§ Exercise requirements
All lines from the one with "[**TelnyxBrand**](TelnyxBrand.md)" through the final line of the records below must be written out exactly, with no other text.

§ Input data
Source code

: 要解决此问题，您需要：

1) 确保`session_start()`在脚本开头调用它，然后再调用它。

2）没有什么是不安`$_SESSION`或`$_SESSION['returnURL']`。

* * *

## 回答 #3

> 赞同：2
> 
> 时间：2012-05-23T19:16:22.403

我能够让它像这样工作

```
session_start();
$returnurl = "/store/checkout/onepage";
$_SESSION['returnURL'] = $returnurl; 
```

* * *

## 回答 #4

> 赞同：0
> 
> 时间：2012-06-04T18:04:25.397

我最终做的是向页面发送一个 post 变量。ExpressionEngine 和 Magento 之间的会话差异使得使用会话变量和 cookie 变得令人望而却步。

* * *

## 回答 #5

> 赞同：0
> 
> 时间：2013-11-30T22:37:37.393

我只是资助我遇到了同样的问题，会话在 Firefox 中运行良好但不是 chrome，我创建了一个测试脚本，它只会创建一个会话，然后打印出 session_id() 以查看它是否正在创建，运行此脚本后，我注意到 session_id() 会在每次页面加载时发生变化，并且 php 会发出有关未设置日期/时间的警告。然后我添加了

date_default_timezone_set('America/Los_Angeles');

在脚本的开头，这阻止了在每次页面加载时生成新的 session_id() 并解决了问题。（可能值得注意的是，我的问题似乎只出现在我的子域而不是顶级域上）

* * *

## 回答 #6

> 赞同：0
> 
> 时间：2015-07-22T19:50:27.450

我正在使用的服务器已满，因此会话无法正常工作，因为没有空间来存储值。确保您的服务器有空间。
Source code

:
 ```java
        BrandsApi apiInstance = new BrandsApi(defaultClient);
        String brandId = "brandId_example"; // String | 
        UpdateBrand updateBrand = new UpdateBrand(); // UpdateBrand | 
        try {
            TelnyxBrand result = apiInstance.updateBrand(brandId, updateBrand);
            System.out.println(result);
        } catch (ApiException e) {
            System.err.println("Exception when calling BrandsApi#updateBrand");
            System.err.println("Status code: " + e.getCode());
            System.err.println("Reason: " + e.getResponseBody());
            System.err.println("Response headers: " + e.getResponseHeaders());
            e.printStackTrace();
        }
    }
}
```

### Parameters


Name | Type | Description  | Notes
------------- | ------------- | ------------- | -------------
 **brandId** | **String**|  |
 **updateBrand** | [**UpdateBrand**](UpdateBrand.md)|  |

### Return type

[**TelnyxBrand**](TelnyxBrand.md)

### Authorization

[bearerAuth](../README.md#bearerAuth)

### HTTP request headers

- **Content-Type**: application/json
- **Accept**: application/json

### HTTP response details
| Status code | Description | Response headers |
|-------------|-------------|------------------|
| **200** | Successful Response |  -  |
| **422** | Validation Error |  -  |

§ Solution to this problem
[**TelnyxBrand**](TelnyxBrand.md)

### Authorization

[bearerAuth](../README.md#bearerAuth)

### HTTP request headers

- **Content-Type**: application/json
- **Accept**: application/json

### HTTP response details
| Status code | Description | Response headers |
|-------------|-------------|------------------|
| **200** | Successful Response |  -  |
| **422** | Validation Error |  -  |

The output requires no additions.